__Task brief__. Your answer must contain only the lines from the one containing "[127,213,175,225] 1 and" through the end of the entries below, reproduced character for character.

(Before-and-after change data)
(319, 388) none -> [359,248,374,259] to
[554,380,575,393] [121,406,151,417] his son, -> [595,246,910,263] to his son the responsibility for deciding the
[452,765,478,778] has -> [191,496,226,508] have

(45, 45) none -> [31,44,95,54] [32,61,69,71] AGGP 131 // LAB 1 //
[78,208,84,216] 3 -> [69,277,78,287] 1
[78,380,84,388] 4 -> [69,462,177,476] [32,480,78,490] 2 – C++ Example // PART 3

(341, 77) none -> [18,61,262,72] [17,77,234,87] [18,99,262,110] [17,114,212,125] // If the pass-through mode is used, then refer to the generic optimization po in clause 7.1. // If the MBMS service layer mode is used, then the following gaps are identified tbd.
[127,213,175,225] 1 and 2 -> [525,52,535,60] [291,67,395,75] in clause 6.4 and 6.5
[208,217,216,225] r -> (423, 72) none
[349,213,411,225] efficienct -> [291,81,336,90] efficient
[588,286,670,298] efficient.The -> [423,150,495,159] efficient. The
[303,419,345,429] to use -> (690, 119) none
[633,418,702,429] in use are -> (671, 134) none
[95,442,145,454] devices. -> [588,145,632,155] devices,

__Solution__.
[127,213,175,225] 1 and 2 -> [525,52,535,60] [291,67,395,75] in clause 6.4 and 6.5
[208,217,216,225] r -> (423, 72) none
[349,213,411,225] efficienct -> [291,81,336,90] efficient
[588,286,670,298] efficient.The -> [423,150,495,159] efficient. The
[303,419,345,429] to use -> (690, 119) none
[633,418,702,429] in use are -> (671, 134) none
[95,442,145,454] devices. -> [588,145,632,155] devices,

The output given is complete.